My first job was as an analyst with the Marine Corps Operations Analysis Group (MCOAG) of the Center for Naval Analyses (CNA) of the University of Rochester. I was the group’s expert on Amphibious Doctrine and did a study of Vietnam version of improvised explosive devices (IEDs).

[See http://en.wikipedia.org/wiki/Improvised_explosive_device . History has validated my conclusion that the only acceptable promising near term approach to reducing casualties was the explosive detecting dogs. Moving the ground forces to Laos and Cambodia, going everywhere by helicopter, and withdrawing all ground forces from South East Asia were considered unacceptable solutions to the Mine and Booby Trap problem in South Vietnam.]

One of MCOAG’s employees was a small, dark-haired, brown-eyed, young lady who drove a Mini Cooper. She tried to convert my office mate who was a Major who had recently served as the commander of the Fleet Marine Force Reconnaissance Company or Battalion into a non-killer. I would prefer that we do not need trained killers but as long as we do, I prefer the Marines as they are trained.

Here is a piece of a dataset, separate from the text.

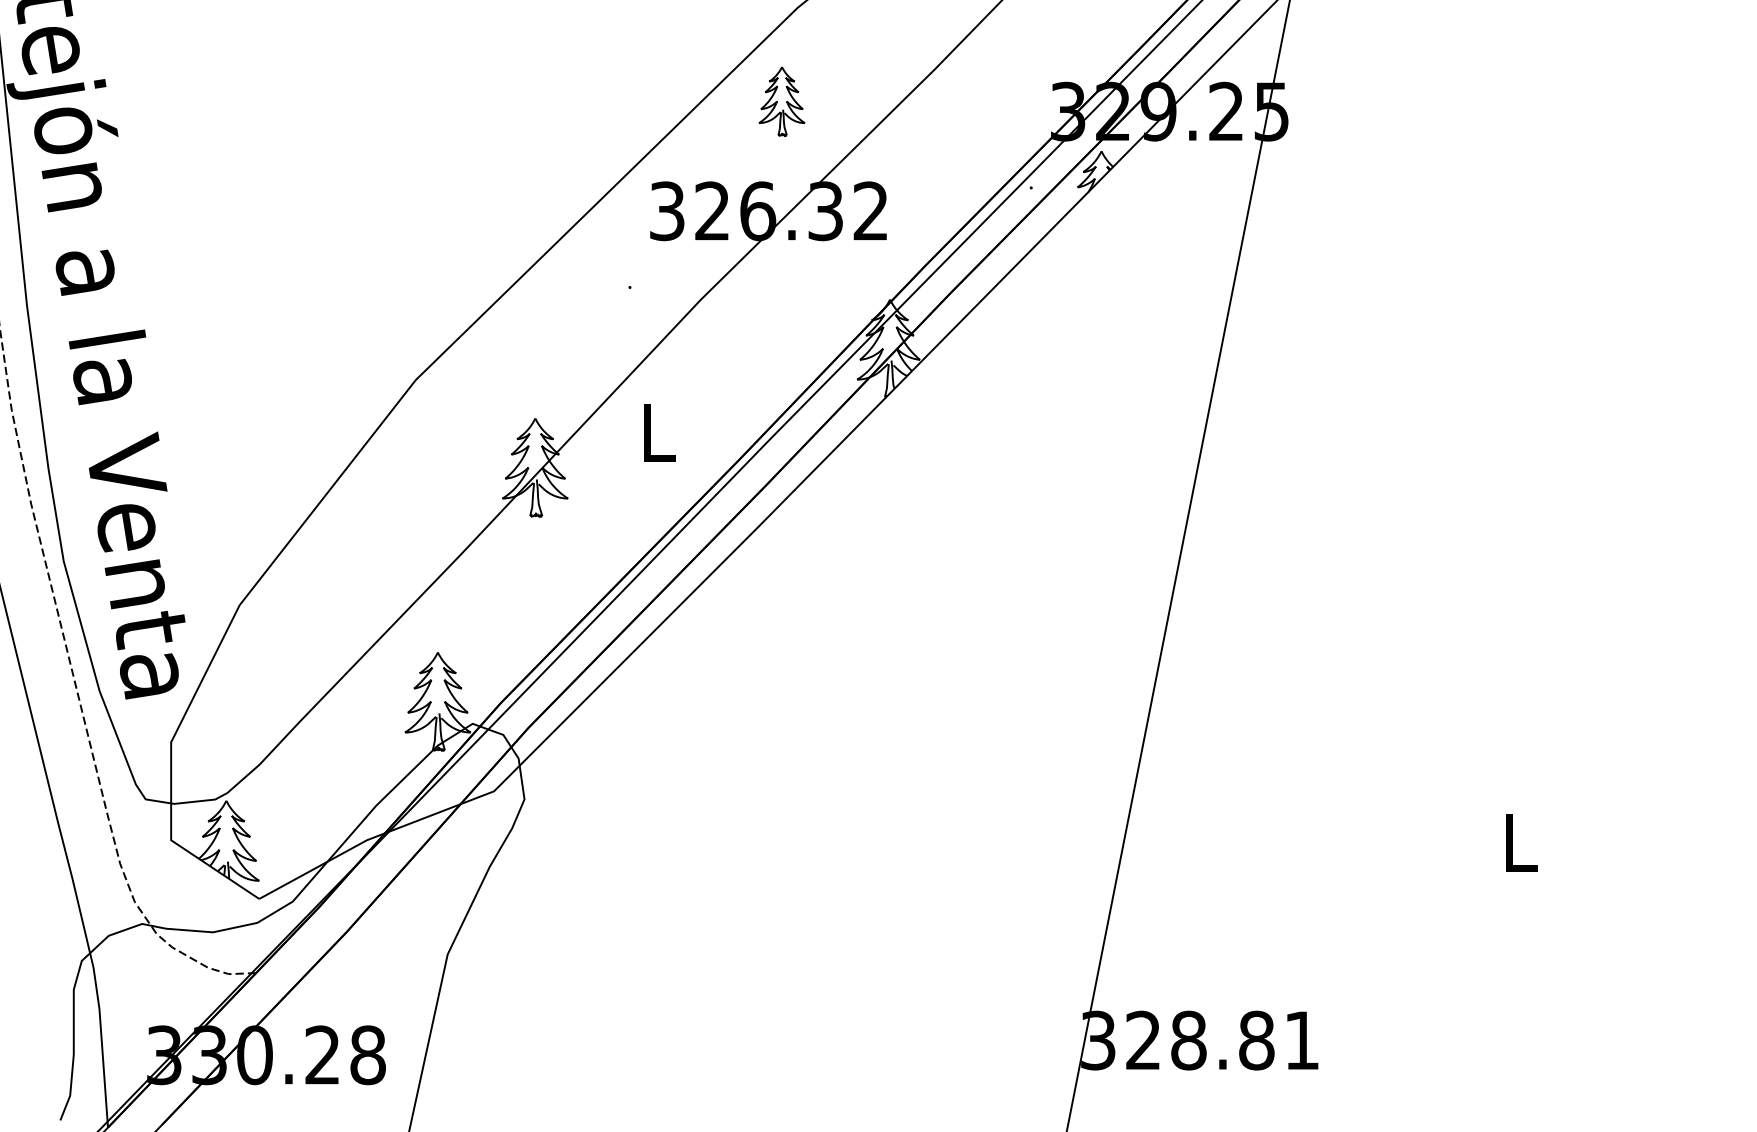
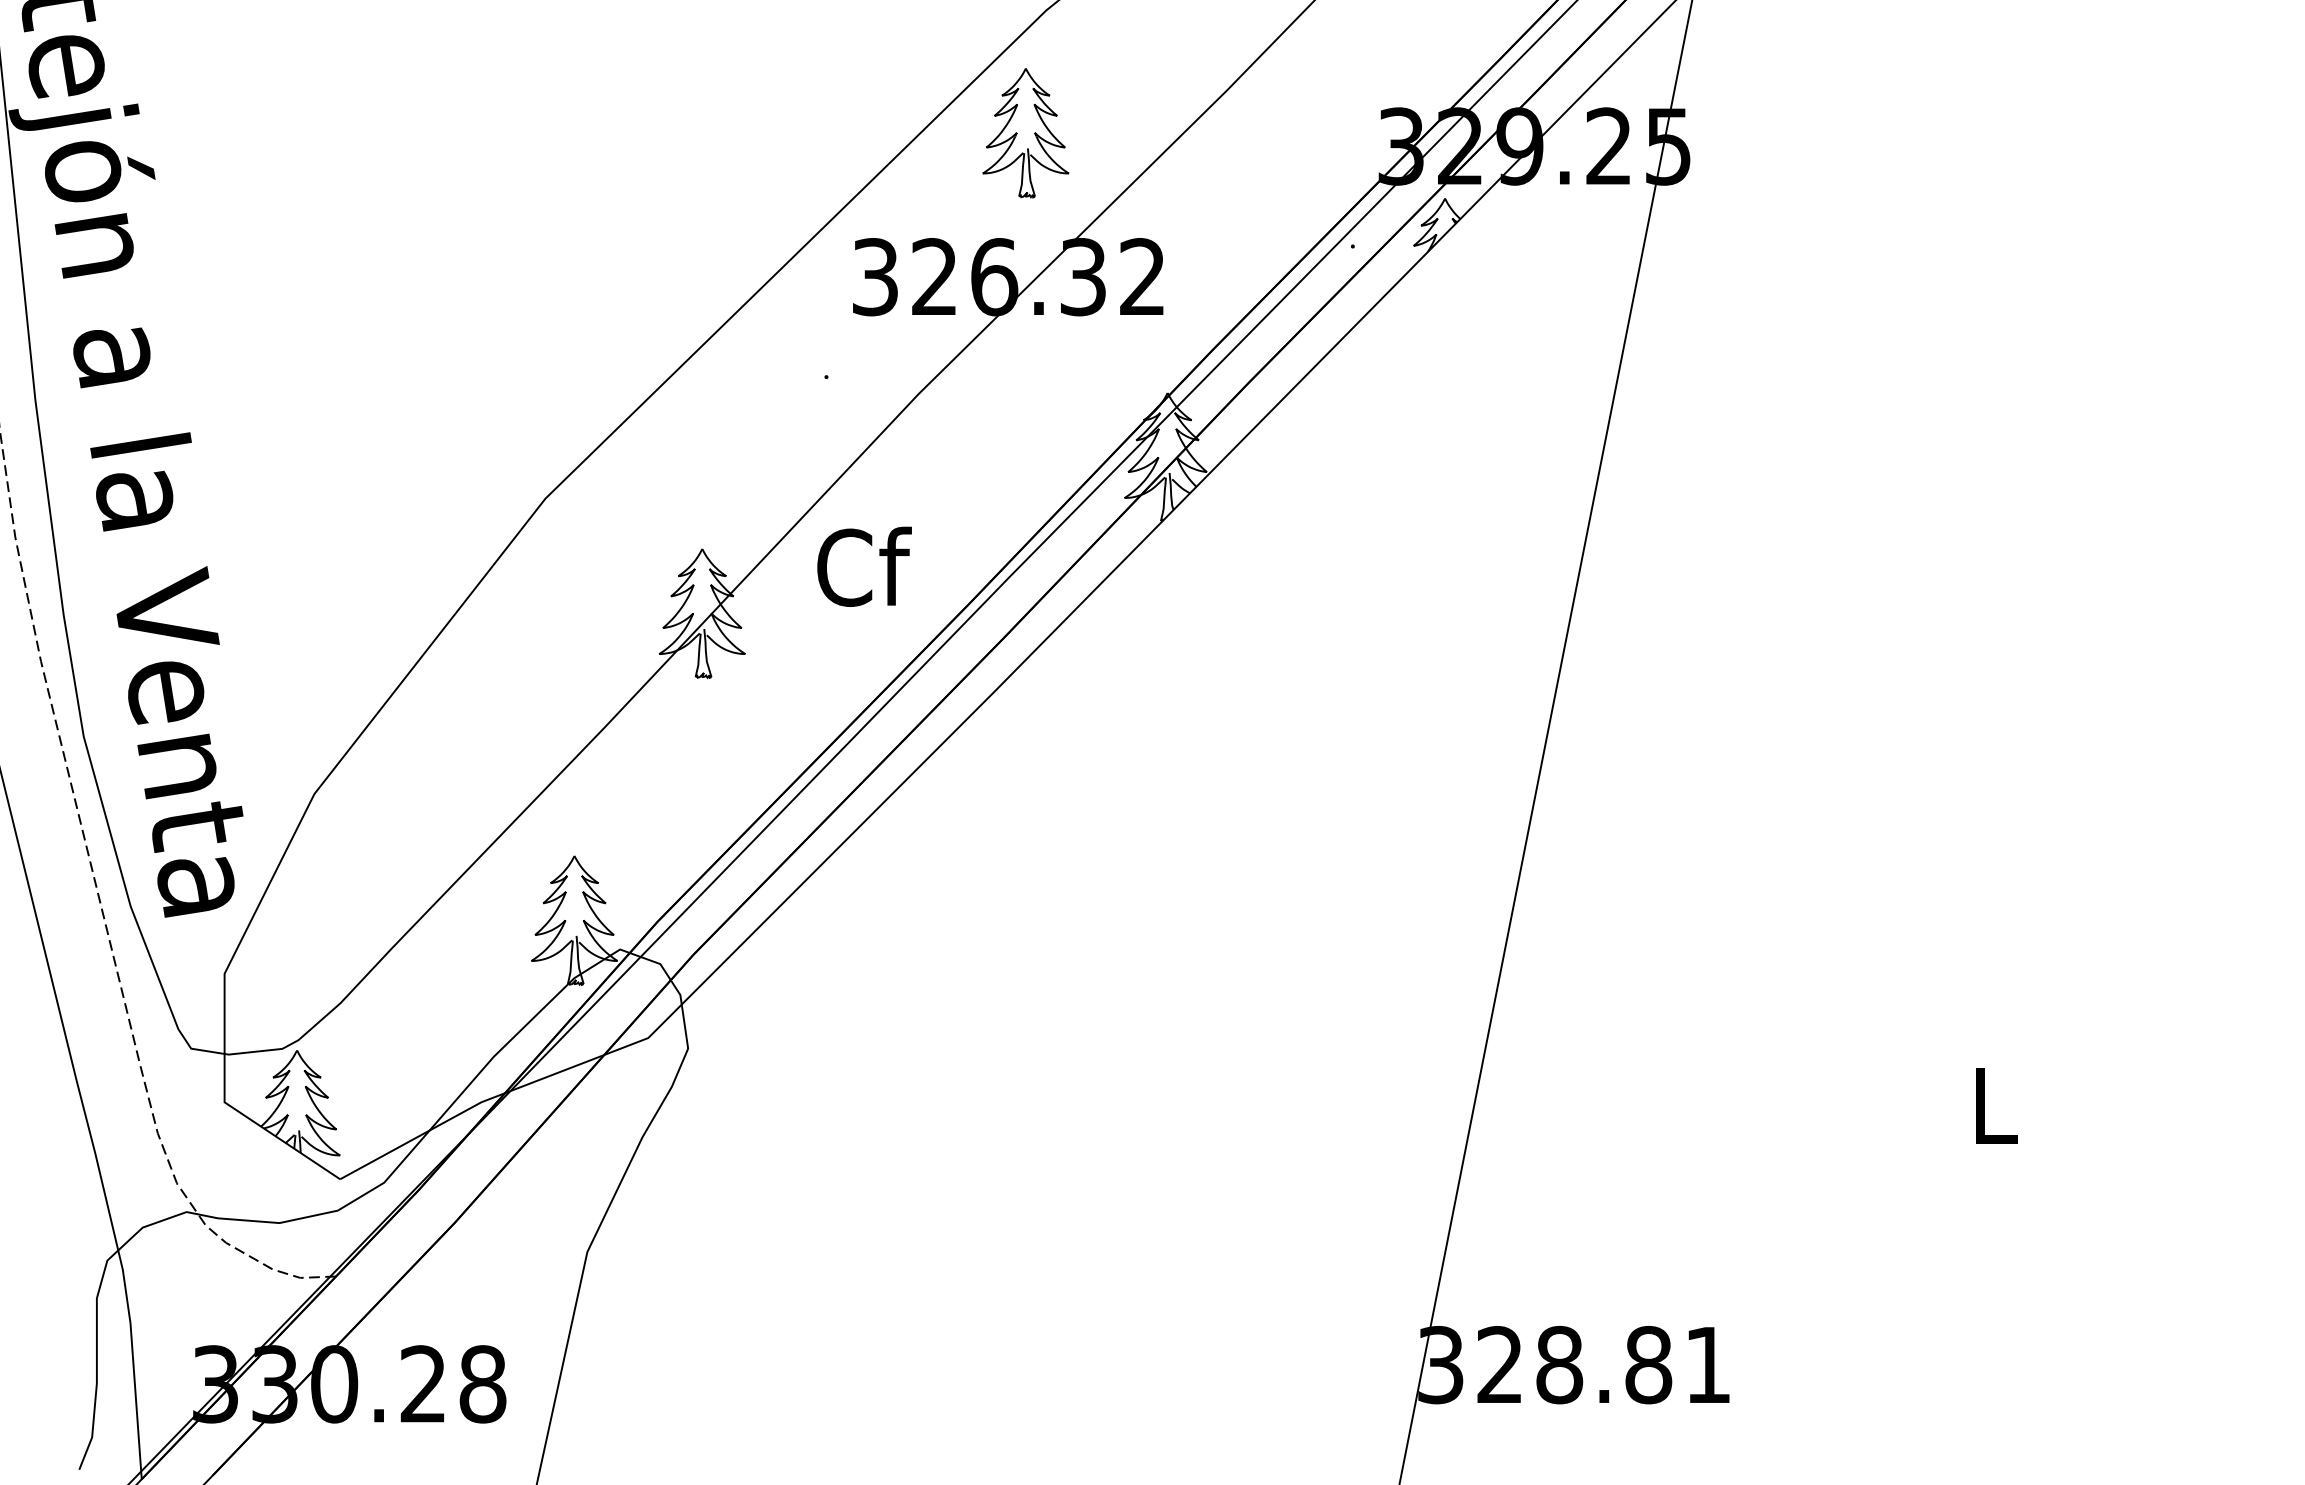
part: (781, 101) -> (1025, 133), size x1.43
text: (658, 431) -> (864, 566), L -> Cf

I started this article because of the recent controversy over an “inappropriate flag” in a 2010 photo of a (US) Marine Sniper Unit. “Inappropriate” is in the “eyes of the beholder”.

“Tell that to the Marines.” “Jarhead.” “Leatherneck.” Which, if any, of these is negative or insulting to the members of the US Marine Corps?

The last Director of MCOAG when I was there did not know that he shouldn’t use the first above. [When I checked today, “Leatherneck” was said to be a military slang term for a member of the United States Marine Corps. It was also said to be synonymous with marine “by Webster”.

Nazi flags are viewable at http://www.historicalflags.biz/nazi_flags.htm . I was disappointed that the lightning bolt part of the flag in the marine picture looks identical to that on the lightning bolts on Nazi flags which contain the symbol.

Until the Secretary of Defense (currently, Leon Panetta) can tell the Marines “Thou shalt not kill,” perhaps he should accept the fact that it is unfair to expect trained killers to act “normal” in other parts of their lives.

I remember the last part of World War II. The current Commandant of the Marine Corps, General James F. Amos, is a 42 year veteran of the Marine Corps. He was born on November 12, 1946. General Amos cannot remember WW II. Most of the 202,000 marines were born after 1973. World War II is as remote to many of them as the Civil War is to me.

The Wikipedia entry on Murder contains a banner near the top which includes:

This article may be too technical for most readers to understand.

The difference between King James Version and Today’s English Version is that the mission of the US Marine Scout Sniper Unit violates the King James Version but does not violate the Today’s English Version.

The Marines did have the US Flag above the other flag.

The Flag Code is available at http://www.usflag.org/uscode36.html#USFC . This specifies the rules for displaying THE US Flag. The President is responsible for enforcing the Flag Code in the District of Columbia and Federal Government installations.

Every time we see a political speaker on TV these days and the speaker is backed by more than one US Flag the US Flag protocol is being violated. Which flag is THE US Flag? There should be only one. I think I counted eight (8) during one of President Obama’s speeches a few months ago.

For violations of the US Flag Code in the news see http://www.ushistory.org/betsy/flagetiq.html .

I am offended when anyone violates the US Flag Code on TV or in my presence. Most of our citizens including politicians are not aware of proper US Flag etiquette. We should teach them proper US Flag etiquette before we undertake teaching them all the other things about standards, flags, and pennants.